— Start —

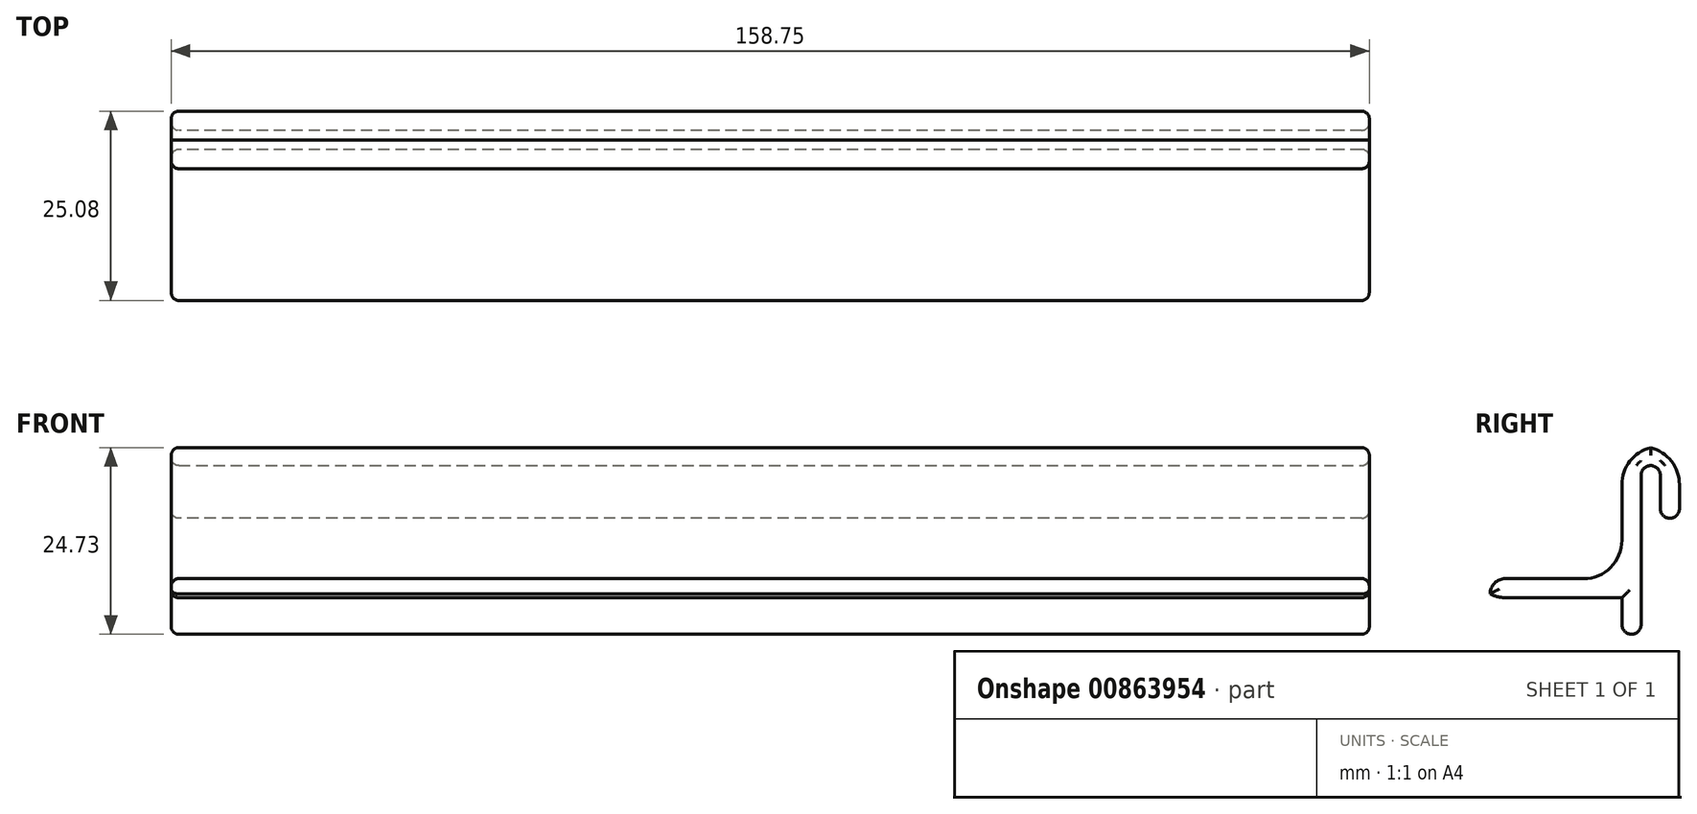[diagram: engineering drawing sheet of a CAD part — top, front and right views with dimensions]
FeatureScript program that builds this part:
annotation { "Feature Type Name" : "Feature", "Feature Type Description" : "" }
export const myFeature = defineFeature(function(context is Context, id is Id, definition is map)
    precondition{}
    {
        {
            var Q0;
            Q0=qCreatedBy(makeId("Right.planeOp"),FACE);
            var sketch = newSketch(context, id + "F0", { "sketchPlane" : qUnion([Q0])});
            skLineSegment(sketch, "E0", {"start": v(0, 0) * mm, "end": v(-17.46, 0) * mm});
            skLineSegment(sketch, "E1", {"start": v(-17.46, 0) * mm, "end": v(-17.46, -2.54) * mm});
            skLineSegment(sketch, "E2", {"start": v(-17.46, -2.54) * mm, "end": v(0, -2.54) * mm});
            skLineSegment(sketch, "E3", {"start": v(0, -2.54) * mm, "end": v(0, -7.37) * mm});
            skLineSegment(sketch, "E4", {"start": v(0, -7.37) * mm, "end": v(2.54, -7.37) * mm});
            skLineSegment(sketch, "E5", {"start": v(2.54, -7.37) * mm, "end": v(2.54, 14.99) * mm});
            skLineSegment(sketch, "E6", {"start": v(2.54, 14.99) * mm, "end": v(5.08, 14.99) * mm});
            skLineSegment(sketch, "E7", {"start": v(5.08, 14.99) * mm, "end": v(5.08, 8) * mm});
            skLineSegment(sketch, "E8", {"start": v(5.08, 8) * mm, "end": v(7.62, 8) * mm});
            skLineSegment(sketch, "E9", {"start": v(7.62, 8) * mm, "end": v(7.62, 17.53) * mm});
            skLineSegment(sketch, "E10", {"start": v(7.62, 17.53) * mm, "end": v(0, 17.53) * mm});
            skLineSegment(sketch, "E11", {"start": v(0, 17.53) * mm, "end": v(0, 0) * mm});
            skSolve(sketch);
        }
        {
            var Q0;
            Q0 = qSketchRegion(id + "F0", true);
            extrude(context, id + "F1", {"entities" : qUnion([Q0]), "depth" : 158.75 * mm, "offsetDistance" : 25.4 * mm});
        }
        {
            var Q0;
            Q0=makeQuery(id+"F1.opExtrude","SWEPT_EDGE",EDGE,{"disambiguationData":[OSD([sQuery(id+"F0.wireOp",EDGE,"E0"),sQuery(id+"F0.wireOp",EDGE,"E1")])]});
            fillet(context, id + "F2", {"entities" : qUnion([Q0]), "radius" : 2.03 * mm, "tangentPropagation" : true, "allowEdgeOverflow" : false});
        }
        {
            var Q0;
            Q0=makeQuery(id+"F1.opExtrude","SWEPT_EDGE",EDGE,{"disambiguationData":[OSD([sQuery(id+"F0.wireOp",EDGE,"E5"),sQuery(id+"F0.wireOp",EDGE,"E6")])]});
            var Q1;
            Q1=makeQuery(id+"F1.opExtrude","SWEPT_EDGE",EDGE,{"disambiguationData":[OSD([sQuery(id+"F0.wireOp",EDGE,"E6"),sQuery(id+"F0.wireOp",EDGE,"E7")])]});
            var Q2;
            Q2=makeQuery(id+"F1.opExtrude","SWEPT_EDGE",EDGE,{"disambiguationData":[OSD([sQuery(id+"F0.wireOp",EDGE,"E7"),sQuery(id+"F0.wireOp",EDGE,"E8")])]});
            var Q3;
            Q3=makeQuery(id+"F1.opExtrude","SWEPT_EDGE",EDGE,{"disambiguationData":[OSD([sQuery(id+"F0.wireOp",EDGE,"E8"),sQuery(id+"F0.wireOp",EDGE,"E9")])]});
            var Q4;
            Q4=makeQuery(id+"F1.opExtrude","SWEPT_EDGE",EDGE,{"disambiguationData":[OSD([sQuery(id+"F0.wireOp",EDGE,"E4"),sQuery(id+"F0.wireOp",EDGE,"E5")])]});
            var Q5;
            Q5=makeQuery(id+"F1.opExtrude","SWEPT_EDGE",EDGE,{"disambiguationData":[OSD([sQuery(id+"F0.wireOp",EDGE,"E3"),sQuery(id+"F0.wireOp",EDGE,"E4")])]});
            fillet(context, id + "F3", {"entities" : qUnion([Q0, Q1, Q2, Q3, Q4, Q5]), "radius" : 1.27 * mm, "tangentPropagation" : true, "allowEdgeOverflow" : false});
        }
        {
            var Q0;
            Q0=makeQuery(id+"F1.opExtrude","SWEPT_EDGE",EDGE,{"disambiguationData":[OSD([sQuery(id+"F0.wireOp",EDGE,"E1"),sQuery(id+"F0.wireOp",EDGE,"E2")])]});
            fillet(context, id + "F4", {"entities" : qUnion([Q0]), "radius" : 5.08 * mm, "tangentPropagation" : true, "allowEdgeOverflow" : false});
        }
        {
            var Q0;
            Q0=makeQuery(id+"F1.opExtrude","SWEPT_EDGE",EDGE,{"disambiguationData":[OSD([sQuery(id+"F0.wireOp",EDGE,"E10"),sQuery(id+"F0.wireOp",EDGE,"E11")])]});
            var Q1;
            Q1=makeQuery(id+"F1.opExtrude","SWEPT_EDGE",EDGE,{"disambiguationData":[OSD([sQuery(id+"F0.wireOp",EDGE,"E9"),sQuery(id+"F0.wireOp",EDGE,"E10")])]});
            var Q2;
            Q2=makeQuery(id+"F1.opExtrude","SWEPT_EDGE",EDGE,{"disambiguationData":[OSD([sQuery(id+"F0.wireOp",EDGE,"E0"),sQuery(id+"F0.wireOp",EDGE,"E11")])]});
            fillet(context, id + "F5", {"entities" : qUnion([Q0, Q1, Q2]), "radius" : 5.08 * mm, "tangentPropagation" : true, "allowEdgeOverflow" : false});
        }
        {
            var Q0;
            Q0=makeQuery(id+"F1.opExtrude","CAP_FACE",FACE,{"disambiguationData":[OSD([sQuery(id+"F0.wireOp",EDGE,"E0"),sQuery(id+"F0.wireOp",EDGE,"E1"),sQuery(id+"F0.wireOp",EDGE,"E2"),sQuery(id+"F0.wireOp",EDGE,"E3"),sQuery(id+"F0.wireOp",EDGE,"E4"),sQuery(id+"F0.wireOp",EDGE,"E5"),sQuery(id+"F0.wireOp",EDGE,"E6"),sQuery(id+"F0.wireOp",EDGE,"E7"),sQuery(id+"F0.wireOp",EDGE,"E8"),sQuery(id+"F0.wireOp",EDGE,"E9"),sQuery(id+"F0.wireOp",EDGE,"E10"),sQuery(id+"F0.wireOp",EDGE,"E11")])],"isStart":false});
            var Q1;
            Q1=makeQuery(id+"F1.opExtrude","CAP_FACE",FACE,{"disambiguationData":[OSD([sQuery(id+"F0.wireOp",EDGE,"E0"),sQuery(id+"F0.wireOp",EDGE,"E1"),sQuery(id+"F0.wireOp",EDGE,"E2"),sQuery(id+"F0.wireOp",EDGE,"E3"),sQuery(id+"F0.wireOp",EDGE,"E4"),sQuery(id+"F0.wireOp",EDGE,"E5"),sQuery(id+"F0.wireOp",EDGE,"E6"),sQuery(id+"F0.wireOp",EDGE,"E7"),sQuery(id+"F0.wireOp",EDGE,"E8"),sQuery(id+"F0.wireOp",EDGE,"E9"),sQuery(id+"F0.wireOp",EDGE,"E10"),sQuery(id+"F0.wireOp",EDGE,"E11")])],"isStart":true});
            fillet(context, id + "F6", {"entities" : qUnion([Q0, Q1]), "radius" : 1.02 * mm, "tangentPropagation" : true, "allowEdgeOverflow" : false});
        }
    });
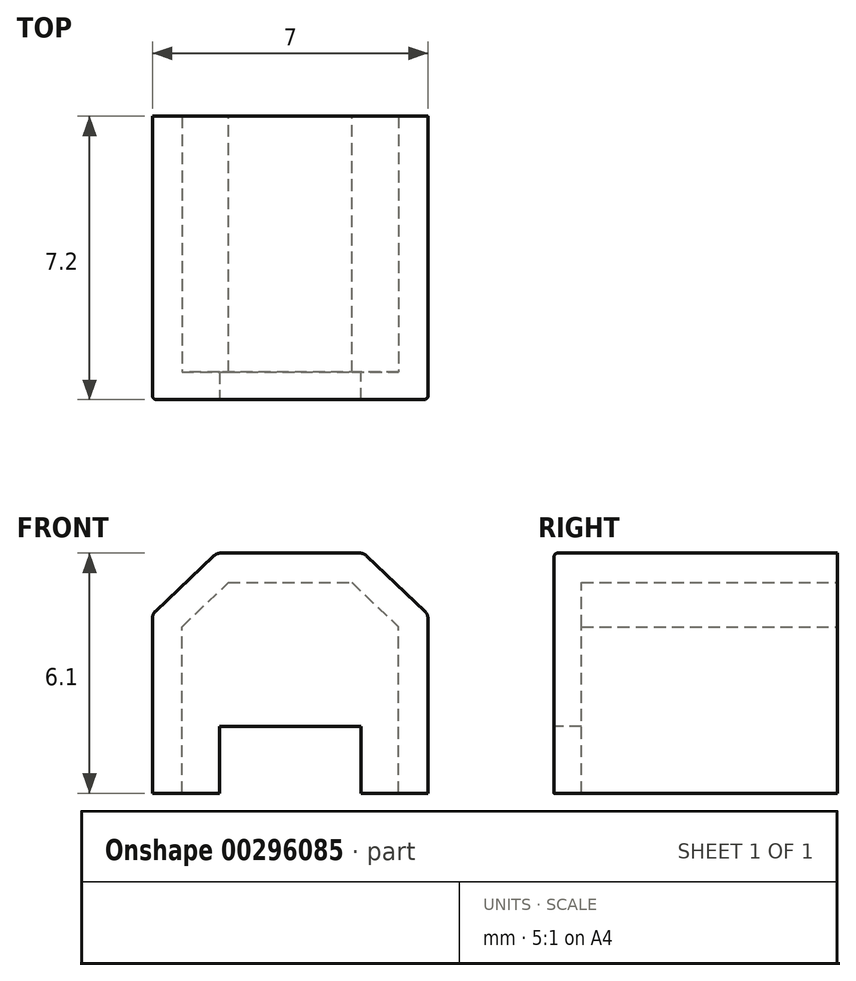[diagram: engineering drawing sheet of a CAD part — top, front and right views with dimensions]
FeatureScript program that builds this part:
annotation { "Feature Type Name" : "Feature", "Feature Type Description" : "" }
export const myFeature = defineFeature(function(context is Context, id is Id, definition is map)
    precondition{}
    {
        {
            var Q0;
            Q0=qCreatedBy(makeId("Front.planeOp"),FACE);
            var sketch = newSketch(context, id + "F0", { "sketchPlane" : qUnion([Q0])});
            skLineSegment(sketch, "E0.bottom", {"start": v(-3.5, 1.1) * mm, "end": v(3.5, 1.1) * mm});
            skLineSegment(sketch, "E0.left", {"start": v(-3.5, 1.1) * mm, "end": v(-3.5, 6.35) * mm});
            skLineSegment(sketch, "E0.right", {"start": v(3.5, 1.1) * mm, "end": v(3.5, 6.35) * mm});
            skPoint(sketch, "E1", {"position": v(0, 1.1) * mm});
            skLineSegment(sketch, "E2", {"start": v(-3.5, 6.35) * mm, "end": v(-1.87, 7.9) * mm});
            skLineSegment(sketch, "E3", {"start": v(-1.87, 7.9) * mm, "end": v(1.87, 7.9) * mm});
            skLineSegment(sketch, "E4", {"start": v(1.87, 7.9) * mm, "end": v(3.5, 6.35) * mm});
            skSolve(sketch);
        }
        {
            var Q0;
            Q0=makeQuery(id+"F0.imprint","IMPRINT",FACE,{"disambiguationData":[TD([[makeQuery(id+"F0.imprint","IMPRINT",EDGE,{"derivedFrom":sQuery(id+"F0.wireOp",EDGE,"E0.bottom")}),1.0]])]});
            extrude(context, id + "F1", {"entities" : qUnion([Q0]), "depth" : 7.2 * mm, "offsetDistance" : 25 * mm});
        }
        {
            var Q0;
            Q0=makeQuery(id+"F1.opExtrude","CAP_FACE",FACE,{"disambiguationData":[OSD([sQuery(id+"F0.wireOp",EDGE,"E0.bottom"),sQuery(id+"F0.wireOp",EDGE,"E0.left"),sQuery(id+"F0.wireOp",EDGE,"E0.right"),sQuery(id+"F0.wireOp",EDGE,"E2"),sQuery(id+"F0.wireOp",EDGE,"E3"),sQuery(id+"F0.wireOp",EDGE,"E4")])],"isStart":false});
            var sketch = newSketch(context, id + "F2", { "sketchPlane" : qUnion([Q0])});
            skLineSegment(sketch, "E5.0", {"start": v(-1.8, 1.1) * mm, "end": v(1.8, 1.1) * mm});
            skLineSegment(sketch, "E6", {"start": v(1.8, 1.1) * mm, "end": v(1.8, 3.5) * mm});
            skLineSegment(sketch, "E7", {"start": v(1.8, 3.5) * mm, "end": v(-1.8, 3.5) * mm});
            skLineSegment(sketch, "E8", {"start": v(-1.8, 3.5) * mm, "end": v(-1.8, 1.1) * mm});
            skPoint(sketch, "E9", {"position": v(0, 3.5) * mm});
            skPoint(sketch, "E10.orphan", {"position": v(-3.5, 1.1) * mm});
            skPoint(sketch, "E11.orphan", {"position": v(3.5, 1.1) * mm});
            skSolve(sketch);
        }
        {
            var Q0;
            Q0 = qSketchRegion(id + "F2", true);
            extrude(context, id + "F3", {"entities" : qUnion([Q0]), "operationType" : NewBodyOperationType.REMOVE, "endBound" : BoundingType.THROUGH_ALL, "oppositeDirection" : true, "depth" : 25 * mm, "offsetDistance" : 25 * mm});
        }
        {
            var Q0;
            Q0=makeQuery(id+"F1.opExtrude","CAP_FACE",FACE,{"disambiguationData":[OSD([sQuery(id+"F0.wireOp",EDGE,"E0.bottom"),sQuery(id+"F0.wireOp",EDGE,"E0.left"),sQuery(id+"F0.wireOp",EDGE,"E0.right"),sQuery(id+"F0.wireOp",EDGE,"E2"),sQuery(id+"F0.wireOp",EDGE,"E3"),sQuery(id+"F0.wireOp",EDGE,"E4")])],"isStart":true});
            var sketch = newSketch(context, id + "F4", { "sketchPlane" : qUnion([Q0])});
            skLineSegment(sketch, "E12.2", {"start": v(2.75, 1.1) * mm, "end": v(2.75, 6.03) * mm});
            skLineSegment(sketch, "E12.6", {"start": v(2.75, 6.03) * mm, "end": v(1.57, 7.15) * mm});
            skLineSegment(sketch, "E12.7", {"start": v(1.57, 7.15) * mm, "end": v(-1.57, 7.15) * mm});
            skLineSegment(sketch, "E12.8", {"start": v(-1.57, 7.15) * mm, "end": v(-2.75, 6.03) * mm});
            skLineSegment(sketch, "E12.9", {"start": v(-2.75, 1.1) * mm, "end": v(-2.75, 6.03) * mm});
            skLineSegment(sketch, "E13", {"start": v(-2.75, 1.1) * mm, "end": v(2.75, 1.1) * mm});
            skSolve(sketch);
        }
        {
            var Q0;
            Q0 = qSketchRegion(id + "F4", true);
            extrude(context, id + "F5", {"entities" : qUnion([Q0]), "operationType" : NewBodyOperationType.REMOVE, "oppositeDirection" : true, "depth" : 6.5 * mm, "offsetDistance" : 25 * mm});
        }
        {
            var Q0;
            Q0=makeQuery(id+"F1.opExtrude","CAP_FACE",FACE,{"disambiguationData":[OSD([sQuery(id+"F0.wireOp",EDGE,"E0.bottom"),sQuery(id+"F0.wireOp",EDGE,"E0.left"),sQuery(id+"F0.wireOp",EDGE,"E0.right"),sQuery(id+"F0.wireOp",EDGE,"E2"),sQuery(id+"F0.wireOp",EDGE,"E3"),sQuery(id+"F0.wireOp",EDGE,"E4")])],"isStart":false});
            var sketch = newSketch(context, id + "F6", { "sketchPlane" : qUnion([Q0])});
            skLineSegment(sketch, "E14.0", {"start": v(-3.5, 1.1) * mm, "end": v(-3.5, 1.8) * mm});
            skLineSegment(sketch, "E15.0", {"start": v(-3.5, 1.1) * mm, "end": v(3.5, 1.1) * mm});
            skPoint(sketch, "E16.orphan", {"position": v(-1.8, 1.1) * mm});
            skLineSegment(sketch, "E17.0", {"start": v(3.5, 1.1) * mm, "end": v(3.5, 1.8) * mm});
            skLineSegment(sketch, "E18", {"start": v(-3.5, 1.8) * mm, "end": v(3.5, 1.8) * mm});
            skPoint(sketch, "E19.orphan", {"position": v(-3.5, 6.35) * mm});
            skPoint(sketch, "E20.orphan", {"position": v(3.5, 6.35) * mm});
            skSolve(sketch);
        }
        {
            var Q0;
            Q0 = qSketchRegion(id + "F6", true);
            extrude(context, id + "F7", {"entities" : qUnion([Q0]), "operationType" : NewBodyOperationType.REMOVE, "endBound" : BoundingType.THROUGH_ALL, "oppositeDirection" : true, "depth" : 25 * mm, "offsetDistance" : 25 * mm});
        }
        {
            var Q0;
            Q0=makeQuery(id+"F1.opExtrude","SWEPT_EDGE",EDGE,{"disambiguationData":[OSD([sQuery(id+"F0.wireOp",EDGE,"E0.left"),sQuery(id+"F0.wireOp",EDGE,"E2")])]});
            var Q1;
            Q1=makeQuery(id+"F1.opExtrude","SWEPT_EDGE",EDGE,{"disambiguationData":[OSD([sQuery(id+"F0.wireOp",EDGE,"E2"),sQuery(id+"F0.wireOp",EDGE,"E3")])]});
            var Q2;
            Q2=makeQuery(id+"F1.opExtrude","SWEPT_EDGE",EDGE,{"disambiguationData":[OSD([sQuery(id+"F0.wireOp",EDGE,"E3"),sQuery(id+"F0.wireOp",EDGE,"E4")])]});
            var Q3;
            Q3=makeQuery(id+"F1.opExtrude","SWEPT_EDGE",EDGE,{"disambiguationData":[OSD([sQuery(id+"F0.wireOp",EDGE,"E0.right"),sQuery(id+"F0.wireOp",EDGE,"E4")])]});
            fillet(context, id + "F8", {"entities" : qUnion([Q0, Q1, Q2, Q3]), "radius" : 0.25 * mm, "tangentPropagation" : true, "allowEdgeOverflow" : false});
        }
        {
            var Q0;
            Q0=makeQuery(id+"F1.opExtrude","CAP_EDGE",EDGE,{"disambiguationData":[OSD([sQuery(id+"F0.wireOp",EDGE,"E0.left")])],"isStart":false});
            fillet(context, id + "F9", {"entities" : qUnion([Q0]), "radius" : 0.1 * mm, "tangentPropagation" : true, "allowEdgeOverflow" : false});
        }
    });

— End —

### WHAT THE TASK REQUIRES
Pick out every line of the material above that contains the string "planeOp", and copy each one.

### WRITTEN RESPONSE
            Q0=qCreatedBy(makeId("Right.planeOp"),FACE);
            Q0=qCreatedBy(makeId("Front.planeOp"),FACE);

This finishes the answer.